**ACTIVITÉ 1**
Extrayez des lignes ci-dessous toutes celles qui contiennent le mot « Soul ». Tenez compte des majuscules et des minuscules.

════════════════

Les fins des rivières hercyniennes, Mein et autres, les termes de ces très vieilles pistes de Barbares qui couraient au pied des montagnes centrales et à la lisière septentrionale de la grande forêt germanique[76], se placent entre Mayence et Cologne[77] : et c’est là que commencent, montant lentement vers le sud, les deux vallées du Rhin d’Alsace et de la Moselle lorraine, l’une et l’autre chaudes, fertiles et séduisantes, donnant aux hommes accourus des terres sauvages un avant-goût de ces régions du midi où elles conduisent sans détour[78].

Enfin, le cours inférieur du Rhin coupe l’immense région de l’Europe du nord, et cette région ne change ni de caractère ni de direction d’une rive à l’autre du fleuve. De la Flandre à la Frise, c’est un même bas-fond qui se continue. Sans doute, à l’est de la voie de Sambre-et-Meuse, la direction naturelle de la route cesse d’être nettement marquée par une vallée rectiligne ; mais l’homme n’avait pas besoin, dans les parages aplanis et découverts qui longent les mers septentrionales, que son chemin lui fût frayé par des lits de rivières. Il n’avait qu’à aller droit devant lui, vers le levant ou le couchant : il ne rencontrait d’autres ennuis que la solitude des forêts et les périls des tourbières.

════════════════

**ACTIVITÉ 2**
D'après l'extrait, entre quelles villes se trouvent les fins des rivières hercyniennes ?

════════════════

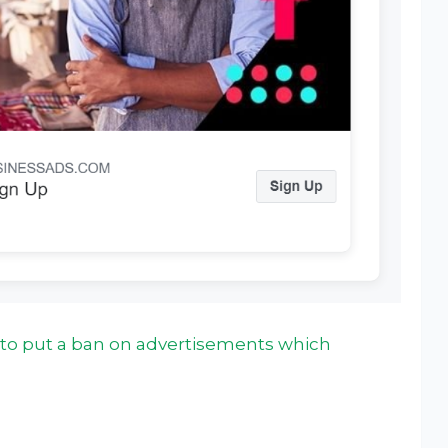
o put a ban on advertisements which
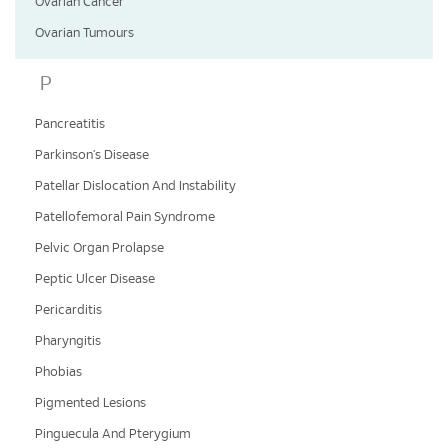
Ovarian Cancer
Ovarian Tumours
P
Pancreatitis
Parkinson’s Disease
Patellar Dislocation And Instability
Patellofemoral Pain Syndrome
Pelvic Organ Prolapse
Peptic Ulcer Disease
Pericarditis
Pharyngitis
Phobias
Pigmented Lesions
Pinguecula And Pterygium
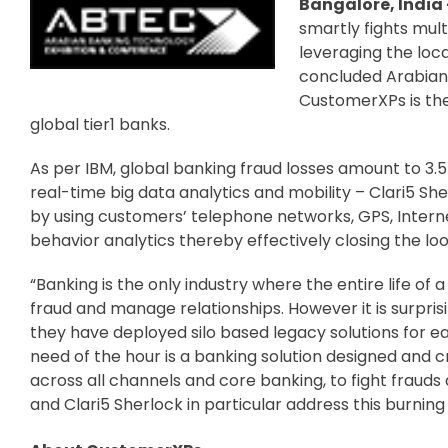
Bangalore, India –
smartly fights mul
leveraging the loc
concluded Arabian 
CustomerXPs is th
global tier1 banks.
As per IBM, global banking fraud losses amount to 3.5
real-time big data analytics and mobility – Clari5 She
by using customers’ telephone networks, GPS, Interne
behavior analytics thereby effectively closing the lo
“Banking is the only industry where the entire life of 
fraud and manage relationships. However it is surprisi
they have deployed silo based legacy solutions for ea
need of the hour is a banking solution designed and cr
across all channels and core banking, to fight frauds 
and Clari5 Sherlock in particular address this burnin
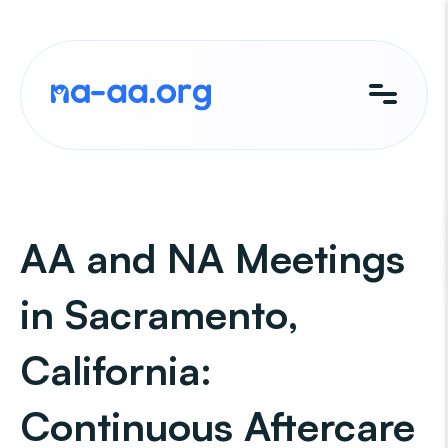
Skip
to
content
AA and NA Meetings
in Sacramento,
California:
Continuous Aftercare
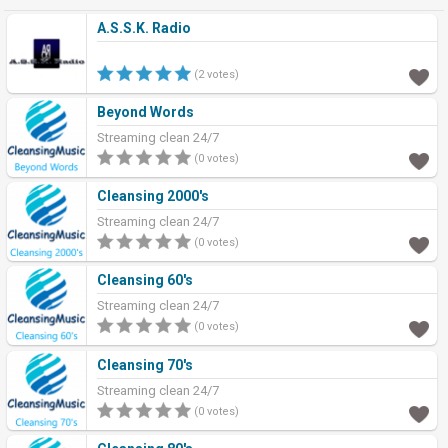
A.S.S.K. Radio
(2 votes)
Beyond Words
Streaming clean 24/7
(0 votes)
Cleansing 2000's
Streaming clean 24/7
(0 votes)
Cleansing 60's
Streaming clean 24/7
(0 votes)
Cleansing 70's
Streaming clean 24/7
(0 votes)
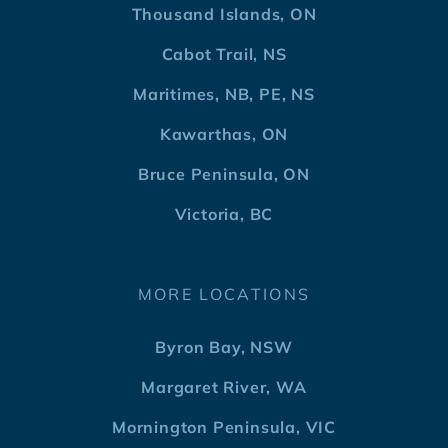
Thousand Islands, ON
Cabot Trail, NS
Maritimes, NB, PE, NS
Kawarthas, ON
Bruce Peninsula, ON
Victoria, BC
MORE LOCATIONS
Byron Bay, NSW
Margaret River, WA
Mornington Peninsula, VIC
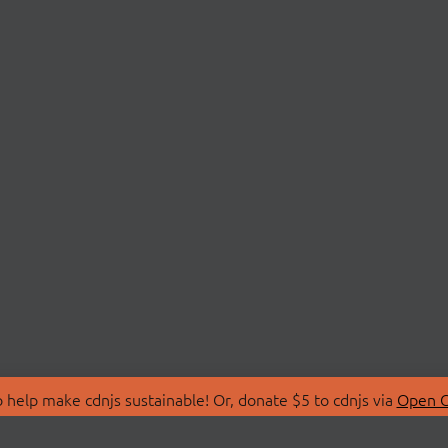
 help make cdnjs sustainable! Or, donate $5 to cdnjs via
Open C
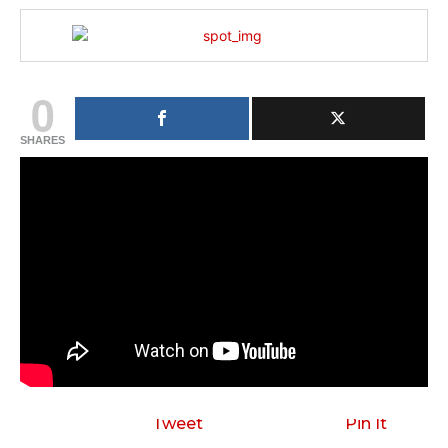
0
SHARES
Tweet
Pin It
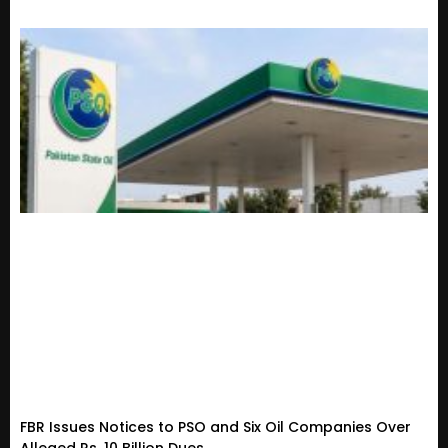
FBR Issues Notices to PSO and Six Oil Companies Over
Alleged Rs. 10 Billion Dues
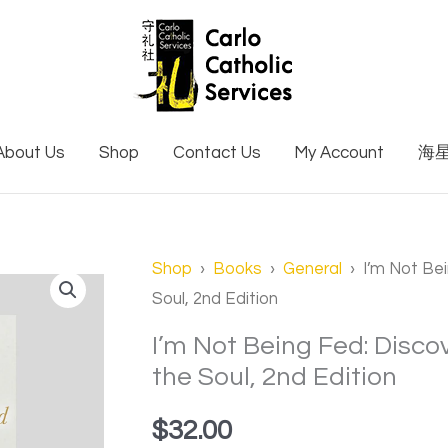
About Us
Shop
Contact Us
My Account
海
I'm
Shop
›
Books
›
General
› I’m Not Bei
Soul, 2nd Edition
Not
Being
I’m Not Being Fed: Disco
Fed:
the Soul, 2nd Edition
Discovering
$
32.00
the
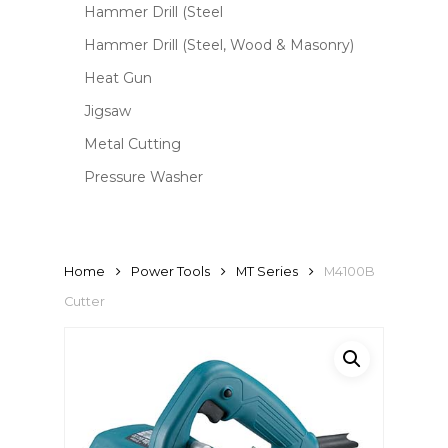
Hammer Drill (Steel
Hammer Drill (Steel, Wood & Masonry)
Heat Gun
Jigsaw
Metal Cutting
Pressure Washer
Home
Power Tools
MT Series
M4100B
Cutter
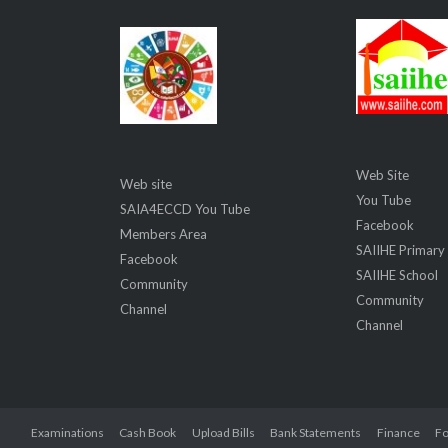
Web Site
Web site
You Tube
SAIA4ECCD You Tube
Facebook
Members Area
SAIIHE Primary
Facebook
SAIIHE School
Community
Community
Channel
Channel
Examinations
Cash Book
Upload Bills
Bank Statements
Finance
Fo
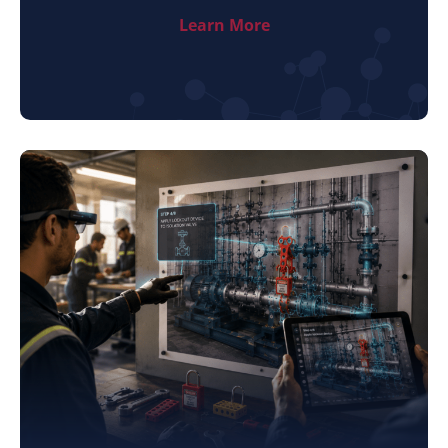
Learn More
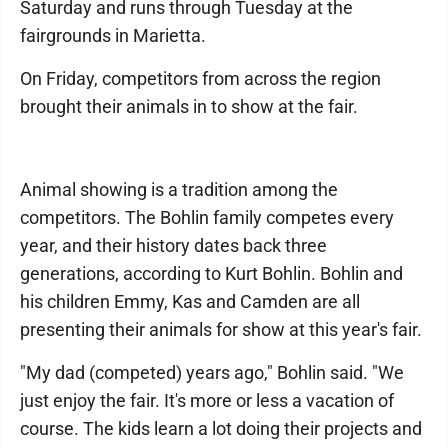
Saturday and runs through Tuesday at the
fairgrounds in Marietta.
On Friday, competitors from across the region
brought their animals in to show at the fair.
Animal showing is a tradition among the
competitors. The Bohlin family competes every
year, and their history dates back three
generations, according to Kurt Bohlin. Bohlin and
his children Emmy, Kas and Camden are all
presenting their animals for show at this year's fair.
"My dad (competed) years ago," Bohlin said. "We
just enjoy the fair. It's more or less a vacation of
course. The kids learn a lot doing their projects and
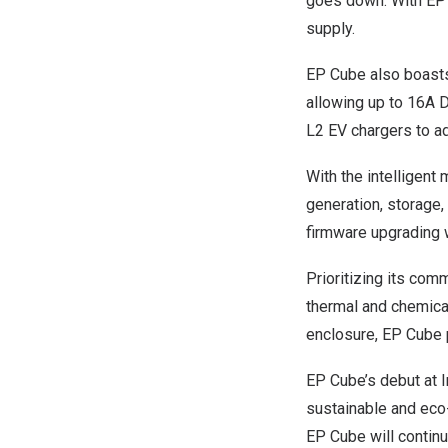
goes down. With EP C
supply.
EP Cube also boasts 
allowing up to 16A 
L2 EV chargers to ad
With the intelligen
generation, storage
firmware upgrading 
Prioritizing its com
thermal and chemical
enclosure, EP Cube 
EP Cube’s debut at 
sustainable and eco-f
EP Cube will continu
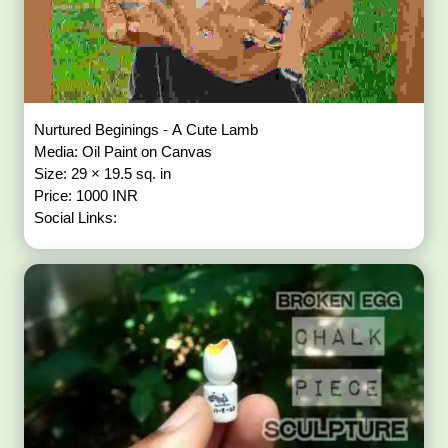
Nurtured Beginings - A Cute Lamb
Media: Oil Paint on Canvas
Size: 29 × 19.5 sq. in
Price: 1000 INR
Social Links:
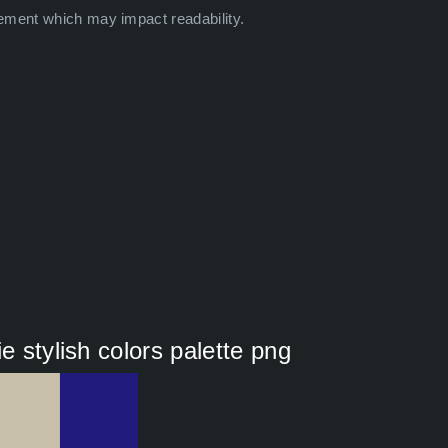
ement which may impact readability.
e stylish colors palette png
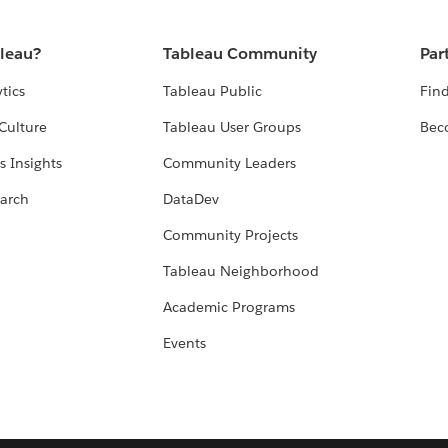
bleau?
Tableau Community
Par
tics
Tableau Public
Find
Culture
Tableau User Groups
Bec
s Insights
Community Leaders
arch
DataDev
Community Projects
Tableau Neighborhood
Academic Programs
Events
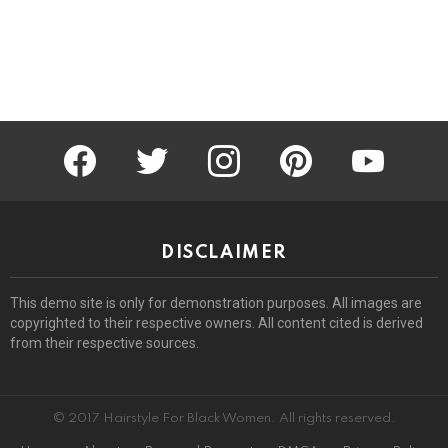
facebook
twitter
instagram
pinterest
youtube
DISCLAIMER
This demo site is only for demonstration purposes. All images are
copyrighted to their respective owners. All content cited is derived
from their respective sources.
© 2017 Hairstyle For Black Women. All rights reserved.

════════════════

**RÉPONSE 1**
Soul, 2nd Edition
the Soul, 2nd Edition

**RÉPONSE 2**
Entre Mayence et Cologne.